Background

Gastrointestinal (GI) fistula is a complex and challenging problem associated with intra-abdominal infections (IAIs), leading to high morbidity and mortality worldwide [1, 2]. Effective treatment for IAIs patients involves both source control and antimicrobial therapy [3]. Despite improvements in patient care, therapeutic failure remains common [4].

Selection and prompt initiation of the appropriate empiric antimicrobial therapy play an important role in decreasing morbidity and mortality in GI fistula patients with IAIs [5]. The Infectious Diseases Society of America (IDSA) guidelines recommend use of single agents, such as carbapenems, piperacillin/tazobactam, cephalosporins, fluoroquinolones and aminoglycosides combined with metronidazole to treat IAIs in adults [2]. The distribution of pathogens causing IAIs and their drug susceptibility profiles may change over time, particularly with the spread of antibiotic resistance, making it more challenging for surgeons to select appropriate antibiotic therapies [6, 7]. To improve the outcome of GI fistula patients with IAIs, it is essential for surgeons to be aware of the local bacteriology and antimicrobial resistance trends of the causative pathogens [8].

Large-scale antibiotic susceptibility surveillances have been launched over the past decades which have informed surgeons of current trends in the emergence of antibiotic-resistant bacterial strains involved in IAIs [9,10,11]. However, these short-term surveillances might put up an incomplete facade pattern as the fluctuations of antibiotic resistance appeared in the shorter time period [12]. Therefore, a longitudinal surveillance is critical as guidance for empiric therapy.

Methods

Patients and samples

Microbiology and antibiotic susceptibility of isolates collected at Jinling Hospital between 2008 and 2015 were retrospectively reviewed using the hospital medical record system. Data extracted from the system for each isolate included demographic characteristics of the patient (age, sex), co-morbidities (hypertension, diabetes, cancer, inflammatory bowel disease, lung injury, renal injury) and fistula location. Upper GI fistula was defined as fistula located in the stomach or duodenum and lower GI fistula was defined as fistula located in the jejunum, ileum or colon [13]. Isolates from tissue, fluid or deep wound cultures obtained during operation, abdominal drains, fluid from paracentesis or percutaneous aspiration of abscesses were included, and those from drain bottles, stool, superficial wounds, or perirectal abscess were excluded.

The study protocol was approved by the Institutional Review Board Ethics Committee of Jinling Hospital, and all research work was in compliance with the Helsinki Declaration.

Pathogenic examination and antibiotic susceptibility determination

Samples were collected with sterile cotton swabs (Zhejiang Gongdong Medical Technology Co.
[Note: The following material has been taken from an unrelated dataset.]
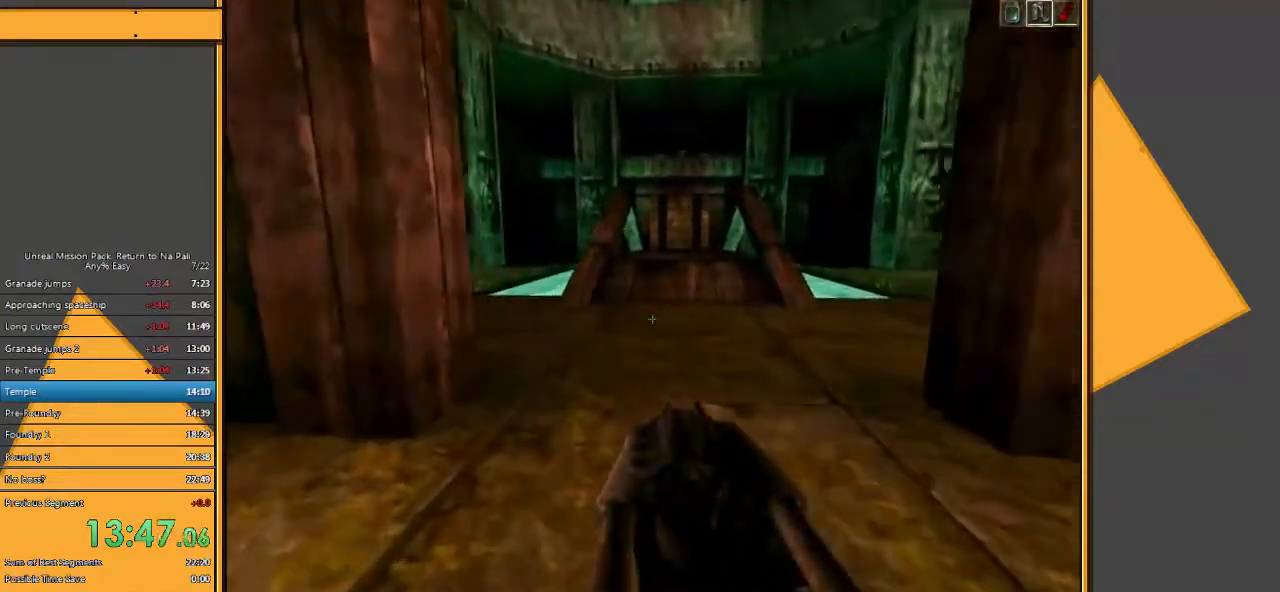
{"keys": ["5", "w"], "mouse": [], "events": [[383, "5", "down"]]}
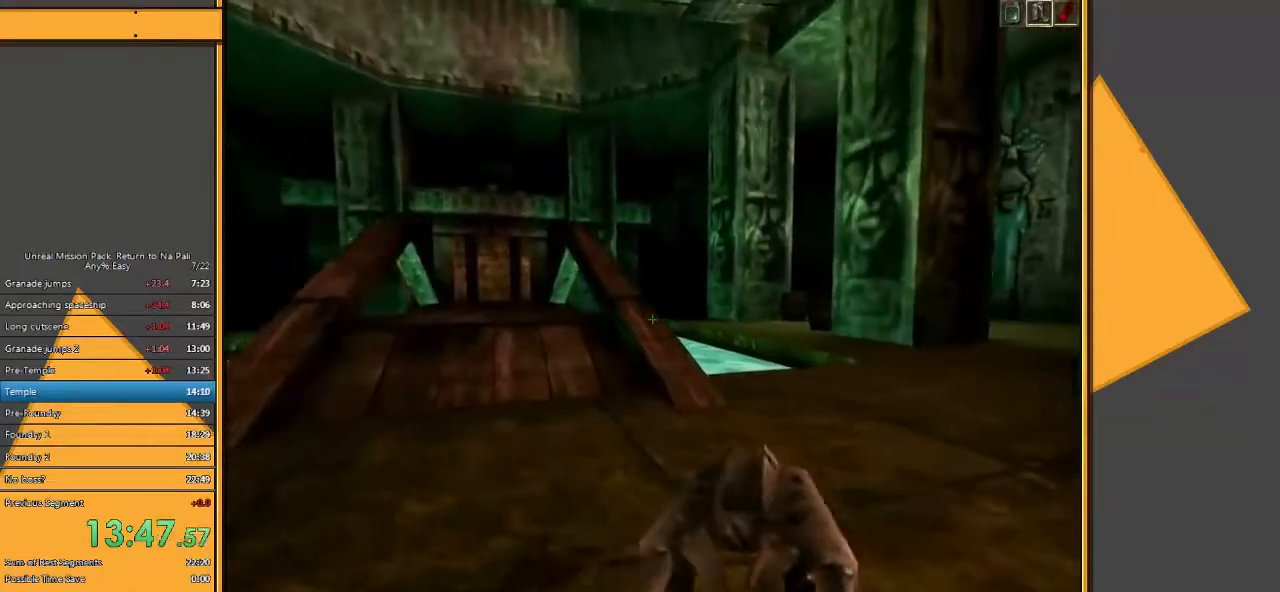
{"keys": ["w"], "mouse": [], "events": [[50, "5", "up"]]}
Ltd., Taizhou, Zhejiang, China) and then sent to the microbiology laboratory for processing. Bacteria were isolated and then identified by the Vitek and Analytical Profile Index (API) bacterial identification systems or by traditional manual methods (BioMérieux, Hazelwood, MO, USA).

To assess antimicrobial susceptibility, minimum inhibitory concentrations (MICs) for each antimicrobial agent were determined by the agar dilution method, according to each year’s CLSI guidelines (Clinical Laboratory Standards Institute, USA, as annually updated) [14]. Phenotypic identification of extended-spectrum beta-lactamase (ESBL) production of Escherichia. Coli (E. coli), Klebsiella and Enterobacter species were expanded. If MICs of ceftazidime, cefepime, or ceftriaxone were ≥2 mg/L among E. coli, Klebsiella or Enterobacter species, ESBL production was suspected. For these ESBL-suspected isolates, if the MIC of cefepime was at least eightfold more than that of cefepime in the presence of clavulanic acid, ESBL production was identified [15]. Escherichia coli ATCC 25922, Klebsiella pneumonia ATCC 700603 and Pseudomonas aeruginosa ATCC 27853 were used as quality control strains.

Statistical analysis

Descriptive statistics were presented for categorical variables and continuous variables. We divided the study period into two periods for analysis: 2008–2011 and 2012–2015. We use the Mantel–Haenszel linear-by-linear association χ2 test to detect significant differences over time. Continuous variables were analyzed using the student t-test. P < 0.05 was considered statistically significant. All statistical analyses were performed using SPSS software (Version 22 IBM, Armonk, NY).

Results

Patient characteristics

A total of 502 GI fistula patients (mean age 46.5 years, 71.1% male) were included. Demographic characteristics of included patients are shown in Table1. Patients in the second study period (2012–2015) exhibited significant enrichment of clinical factors, including advanced age (P = 0.02), cancer (16.0% VS 6.7%, P = 0.001) and renal injury (16.7% VS 9.2%, P = 0.013) than patients from 2008 to 2011. In addition, the 2012–1015 cohort had a significantly higher percentage of lower GI fistula (P = 0.005) and a lower percentage of intensive care unit (ICU) patients (P < 0.001) (Table 1). We did not find the difference change in mortality rates over time (27.6% VS 28.1%, P = 0.896).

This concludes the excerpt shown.